Curriculum at Ivy Academy empowers students to become stewards of the environment – of the state’s abundant natural forests, mountains and streams.
This unique focus on the environment has brought national recognition, with last year’s Green Ribbon award from the U.S. Department of Education and this year’s “Rookie of the Year” award for the National Energy Education Development (NEED) Project. Ivy students shed light on how their work not only earned accolades, but brought fundamental change to their classrooms and communities.
Julia Tripp, tenth grade: After reviewing our school’s energy consumption habits, we discovered that March was the highest month for energy use! In an effort to reduce our energy consumption and raise awareness for energy conservation within our community, we selected March to launch a month-long Live Green Project. Our leadership class came up with an energy saving tip for every day in March, and each morning, teachers read them aloud in homeroom.
We set up a booth in our school’s cafeteria providing general information on the project, offering along with handouts on alternative sources of energy and displaying tips and suggesting tools for reducing energy consumption. Our tools included faucet aerators that consume less water, outlet insulators that insulate buildings better and energy-efficient light bulbs (with information explaining the benefits of using them over traditional light bulbs). In order to get the community involved, we posted the “Tip of the Day” on our Facebook page and actively shared energy info to various organizations around town. As tips circulated, students began to turn off the water while lathering their hands with soap and began to turn out the lights when they left a room.
In conjunction with the Live Green Project, we planned an Eco-Green Week, during which we hosted guest speakers to discuss the importance and methods of conservation. Monday was Water Conservation Day: students wore shirts with water, aquatic life and other water-related motifs and attended an assembly with a guest speaker from TVA. Tuesday was Waste-Reduction Day: students wore re-used clothes (hand me downs, thrift store items etc.) and learned from guest speakers from Orange Grove Recycling Plant and a compost specialist. Wednesday was Blackout Day: students wore all black and attended school without any power! On Blackout Day, students ate sack lunches, attended most classes outside, and tried to use as little power as possible. Thursday was Local Market Day: students dressed like farmers and attended our on-campus market. Many parents, family and community members came out to see local animals and produce.

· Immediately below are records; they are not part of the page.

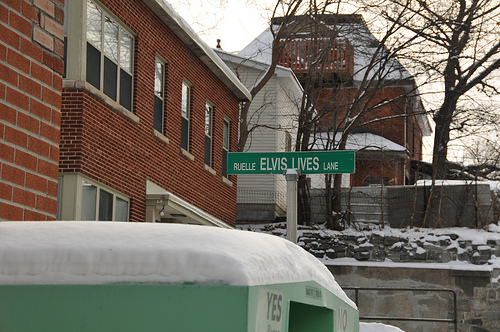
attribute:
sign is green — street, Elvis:
[223, 150, 370, 186]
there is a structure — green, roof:
[0, 222, 360, 332]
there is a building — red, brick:
[1, 1, 251, 231]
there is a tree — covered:
[239, 1, 420, 228]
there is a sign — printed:
[255, 287, 294, 331]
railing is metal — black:
[343, 279, 470, 332]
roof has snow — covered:
[239, 10, 411, 92]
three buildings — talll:
[1, 2, 436, 233]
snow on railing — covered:
[299, 187, 391, 230]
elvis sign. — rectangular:
[227, 152, 355, 175]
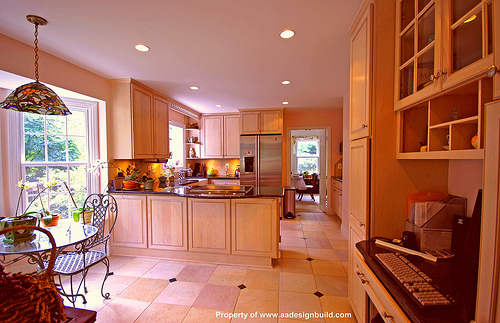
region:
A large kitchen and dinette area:
[6, 10, 491, 312]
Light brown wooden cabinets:
[141, 199, 293, 254]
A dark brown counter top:
[111, 177, 288, 207]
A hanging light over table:
[10, 35, 82, 135]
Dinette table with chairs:
[6, 199, 95, 270]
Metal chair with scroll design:
[76, 183, 114, 298]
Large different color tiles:
[132, 255, 269, 322]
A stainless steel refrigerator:
[238, 137, 288, 191]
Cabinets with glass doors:
[388, 17, 490, 106]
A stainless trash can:
[283, 184, 296, 226]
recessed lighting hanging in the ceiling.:
[274, 2, 298, 115]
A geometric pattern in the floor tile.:
[290, 220, 342, 318]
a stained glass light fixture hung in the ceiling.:
[2, 84, 74, 117]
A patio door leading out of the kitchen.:
[22, 97, 110, 277]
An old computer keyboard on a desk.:
[370, 247, 461, 309]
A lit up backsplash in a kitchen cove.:
[112, 155, 289, 195]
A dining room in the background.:
[296, 167, 325, 200]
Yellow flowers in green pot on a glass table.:
[4, 173, 62, 246]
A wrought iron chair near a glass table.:
[37, 191, 119, 303]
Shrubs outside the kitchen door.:
[32, 119, 100, 214]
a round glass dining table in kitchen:
[0, 216, 97, 304]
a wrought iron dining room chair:
[39, 192, 117, 301]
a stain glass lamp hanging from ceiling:
[1, 14, 71, 116]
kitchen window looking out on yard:
[0, 88, 100, 220]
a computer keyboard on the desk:
[370, 249, 457, 311]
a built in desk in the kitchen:
[352, 238, 475, 322]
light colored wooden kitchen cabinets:
[106, 191, 279, 269]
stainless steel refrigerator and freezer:
[237, 133, 283, 196]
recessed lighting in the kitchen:
[134, 44, 150, 53]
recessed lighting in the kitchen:
[279, 30, 293, 38]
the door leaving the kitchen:
[287, 127, 330, 210]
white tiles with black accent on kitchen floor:
[2, 211, 359, 321]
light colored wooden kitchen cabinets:
[106, 78, 285, 159]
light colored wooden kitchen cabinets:
[347, 21, 497, 321]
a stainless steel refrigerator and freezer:
[237, 133, 283, 199]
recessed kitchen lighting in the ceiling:
[134, 43, 149, 54]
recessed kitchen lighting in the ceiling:
[280, 28, 294, 39]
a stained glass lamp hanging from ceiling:
[0, 14, 74, 118]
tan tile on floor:
[307, 235, 327, 249]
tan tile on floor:
[284, 242, 307, 257]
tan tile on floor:
[282, 254, 312, 271]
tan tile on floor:
[313, 259, 348, 273]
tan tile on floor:
[316, 273, 348, 295]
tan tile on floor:
[283, 269, 310, 289]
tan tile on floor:
[248, 269, 279, 288]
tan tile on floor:
[217, 264, 241, 284]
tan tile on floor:
[176, 258, 211, 280]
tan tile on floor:
[141, 258, 177, 279]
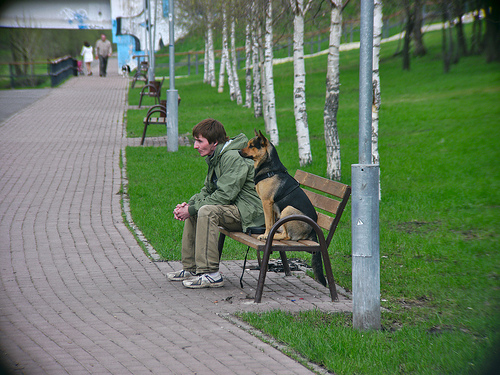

At the end of this project, we surveyed students on how much they enjoyed and learned during Live Green Month. Nine out of ten students said he or she enjoyed the Live Green Month, and most importantly, that he or she learned a significant amount about conservation. I, along with my classmates, am glad that we could bring together a community and ignite a desire to learn more about reducing waste, energy and water consumption.
Jessica Payne, eleventh grade: Ivy Academy participated in the NEED Project this year by preparing a scrapbook that documented all our energy projects. One of our main projects, Live Green led by Julia Tripp, really took off in our school and in the community. We had more than 200 people participate in activities, and we had multiple experts visit our school to teach us even more about conservation.
Once our scrapbook was complete, we sent it off to Tennessee Department of Environment and Conservation. We were thrilled to receive a letter of congratulations on May 3, 2014, stating that we were selected as Tennessee’s senior Rookie of the Year. We are traveling to Washington in June to accept our awards. We hope to visit lots of museums and national monuments while there, and have even sent a letter to our congressman requesting a tour of the White House.
With the students at Ivy Academy, the world seems to be in good hands!